Given entries:
________________________________________

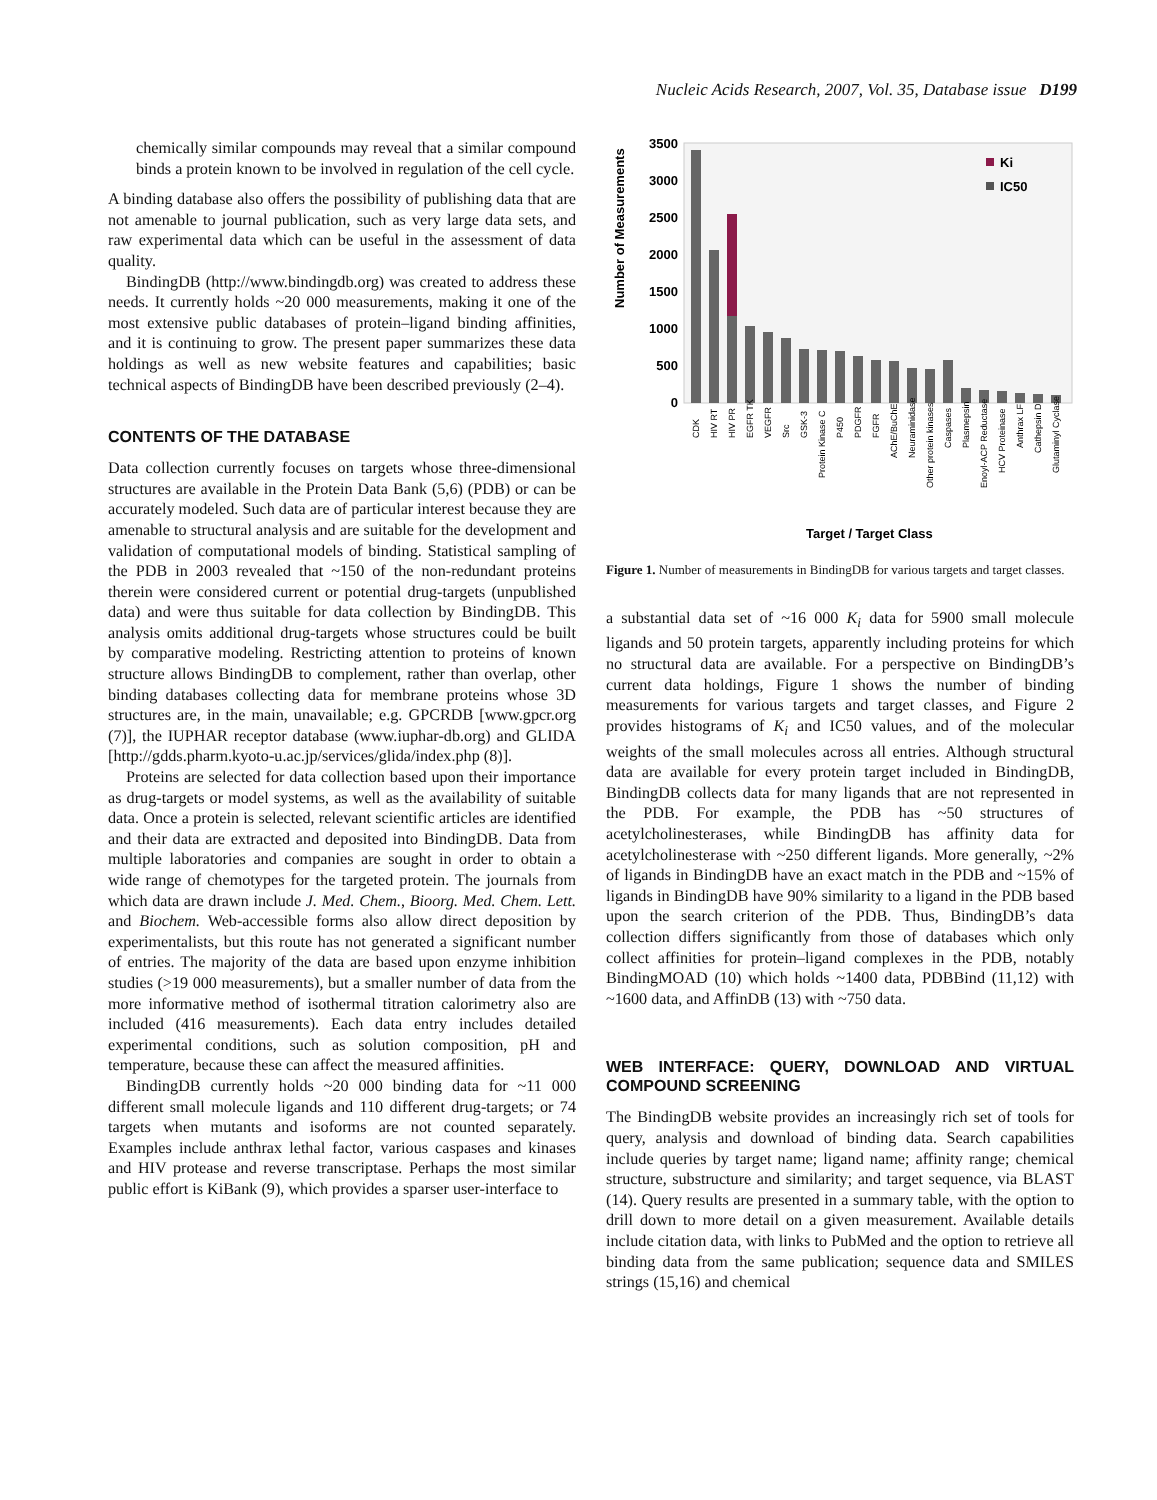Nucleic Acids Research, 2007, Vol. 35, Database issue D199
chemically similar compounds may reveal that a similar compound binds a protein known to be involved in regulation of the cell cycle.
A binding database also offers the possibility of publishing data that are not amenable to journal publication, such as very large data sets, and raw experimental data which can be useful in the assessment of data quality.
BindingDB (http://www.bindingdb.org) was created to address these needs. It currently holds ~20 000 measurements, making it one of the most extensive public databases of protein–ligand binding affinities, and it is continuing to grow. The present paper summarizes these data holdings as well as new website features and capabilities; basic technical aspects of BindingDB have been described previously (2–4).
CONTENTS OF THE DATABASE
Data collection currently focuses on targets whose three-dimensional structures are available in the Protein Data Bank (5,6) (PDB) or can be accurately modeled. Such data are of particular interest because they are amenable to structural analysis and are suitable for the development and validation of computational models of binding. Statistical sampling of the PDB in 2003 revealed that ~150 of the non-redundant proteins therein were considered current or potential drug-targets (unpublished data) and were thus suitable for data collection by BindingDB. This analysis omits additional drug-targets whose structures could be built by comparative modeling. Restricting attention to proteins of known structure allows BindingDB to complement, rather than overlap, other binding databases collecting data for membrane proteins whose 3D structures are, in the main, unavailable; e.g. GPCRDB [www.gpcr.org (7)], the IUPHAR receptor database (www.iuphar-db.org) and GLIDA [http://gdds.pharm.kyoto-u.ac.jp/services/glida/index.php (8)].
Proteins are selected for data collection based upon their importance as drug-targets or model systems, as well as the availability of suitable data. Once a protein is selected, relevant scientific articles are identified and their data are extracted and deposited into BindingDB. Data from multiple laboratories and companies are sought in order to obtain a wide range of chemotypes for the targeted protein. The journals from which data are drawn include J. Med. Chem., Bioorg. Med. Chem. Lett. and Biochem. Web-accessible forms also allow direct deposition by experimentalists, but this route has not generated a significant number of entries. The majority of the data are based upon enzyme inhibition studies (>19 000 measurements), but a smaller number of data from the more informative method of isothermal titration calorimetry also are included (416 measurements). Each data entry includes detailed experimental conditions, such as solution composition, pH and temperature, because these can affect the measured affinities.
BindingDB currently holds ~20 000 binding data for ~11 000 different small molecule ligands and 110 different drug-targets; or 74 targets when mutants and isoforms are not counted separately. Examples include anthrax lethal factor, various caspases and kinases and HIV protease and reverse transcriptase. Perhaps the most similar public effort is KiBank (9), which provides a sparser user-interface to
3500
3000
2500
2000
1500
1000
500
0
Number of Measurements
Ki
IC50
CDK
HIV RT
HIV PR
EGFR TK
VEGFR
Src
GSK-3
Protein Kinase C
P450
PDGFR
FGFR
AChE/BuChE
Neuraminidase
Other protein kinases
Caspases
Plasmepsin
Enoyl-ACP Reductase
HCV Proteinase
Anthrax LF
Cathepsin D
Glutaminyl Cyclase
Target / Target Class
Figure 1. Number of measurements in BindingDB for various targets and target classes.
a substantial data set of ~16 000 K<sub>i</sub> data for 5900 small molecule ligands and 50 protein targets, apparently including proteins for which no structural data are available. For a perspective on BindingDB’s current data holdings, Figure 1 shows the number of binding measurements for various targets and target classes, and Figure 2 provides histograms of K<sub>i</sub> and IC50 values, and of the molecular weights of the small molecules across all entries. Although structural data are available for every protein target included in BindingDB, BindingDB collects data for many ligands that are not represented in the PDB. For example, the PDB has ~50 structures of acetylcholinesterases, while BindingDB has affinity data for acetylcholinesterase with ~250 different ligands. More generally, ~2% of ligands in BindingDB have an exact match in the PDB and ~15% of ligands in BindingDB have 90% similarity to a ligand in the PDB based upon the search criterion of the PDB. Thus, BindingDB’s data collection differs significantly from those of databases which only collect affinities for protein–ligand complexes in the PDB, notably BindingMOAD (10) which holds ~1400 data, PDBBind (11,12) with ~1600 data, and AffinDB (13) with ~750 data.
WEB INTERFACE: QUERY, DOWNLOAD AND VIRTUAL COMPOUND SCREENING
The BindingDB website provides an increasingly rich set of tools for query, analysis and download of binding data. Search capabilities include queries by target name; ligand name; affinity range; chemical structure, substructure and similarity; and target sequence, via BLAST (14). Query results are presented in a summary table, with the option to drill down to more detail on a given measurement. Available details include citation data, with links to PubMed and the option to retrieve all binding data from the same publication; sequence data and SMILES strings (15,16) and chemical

________________________________________

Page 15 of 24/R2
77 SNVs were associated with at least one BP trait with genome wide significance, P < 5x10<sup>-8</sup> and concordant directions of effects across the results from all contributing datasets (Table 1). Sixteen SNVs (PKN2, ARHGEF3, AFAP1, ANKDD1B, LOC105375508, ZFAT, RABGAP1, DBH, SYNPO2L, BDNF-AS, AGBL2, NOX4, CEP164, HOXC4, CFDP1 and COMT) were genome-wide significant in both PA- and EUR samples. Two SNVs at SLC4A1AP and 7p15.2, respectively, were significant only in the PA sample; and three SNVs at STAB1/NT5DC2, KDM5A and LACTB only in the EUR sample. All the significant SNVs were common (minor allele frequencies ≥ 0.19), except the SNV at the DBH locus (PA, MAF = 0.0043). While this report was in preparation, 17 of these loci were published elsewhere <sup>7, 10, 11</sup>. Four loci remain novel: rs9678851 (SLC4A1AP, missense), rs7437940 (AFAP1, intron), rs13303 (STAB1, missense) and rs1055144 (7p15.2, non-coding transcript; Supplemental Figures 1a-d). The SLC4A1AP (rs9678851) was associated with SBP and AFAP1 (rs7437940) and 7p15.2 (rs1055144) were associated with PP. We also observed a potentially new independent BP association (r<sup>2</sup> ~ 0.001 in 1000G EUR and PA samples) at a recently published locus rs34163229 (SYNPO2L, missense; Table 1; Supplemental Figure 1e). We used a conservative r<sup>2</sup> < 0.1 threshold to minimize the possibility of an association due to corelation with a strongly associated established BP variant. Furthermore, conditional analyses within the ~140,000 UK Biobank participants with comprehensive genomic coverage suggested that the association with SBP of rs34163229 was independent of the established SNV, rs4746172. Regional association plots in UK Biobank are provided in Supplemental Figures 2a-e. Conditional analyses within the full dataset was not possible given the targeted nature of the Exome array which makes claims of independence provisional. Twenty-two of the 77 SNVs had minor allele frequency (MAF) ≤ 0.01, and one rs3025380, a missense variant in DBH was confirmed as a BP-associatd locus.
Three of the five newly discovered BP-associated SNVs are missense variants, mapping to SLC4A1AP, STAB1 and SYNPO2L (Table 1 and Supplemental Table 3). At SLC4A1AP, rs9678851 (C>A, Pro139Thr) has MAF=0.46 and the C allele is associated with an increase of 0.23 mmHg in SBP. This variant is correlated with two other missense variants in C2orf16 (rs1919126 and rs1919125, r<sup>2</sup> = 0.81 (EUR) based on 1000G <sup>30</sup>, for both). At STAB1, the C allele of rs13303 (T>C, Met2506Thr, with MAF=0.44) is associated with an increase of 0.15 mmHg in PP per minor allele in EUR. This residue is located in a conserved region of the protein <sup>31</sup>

________________________________________

Try it:
In the material above, locate the line containing "Cathepsin D" and the line containing "Figure 1. Number". Transcribe exactly those two lines and every line between them, and nothing more.

Written reply:
Cathepsin D
Glutaminyl Cyclase
Target / Target Class
Figure 1. Number of measurements in BindingDB for various targets and target classes.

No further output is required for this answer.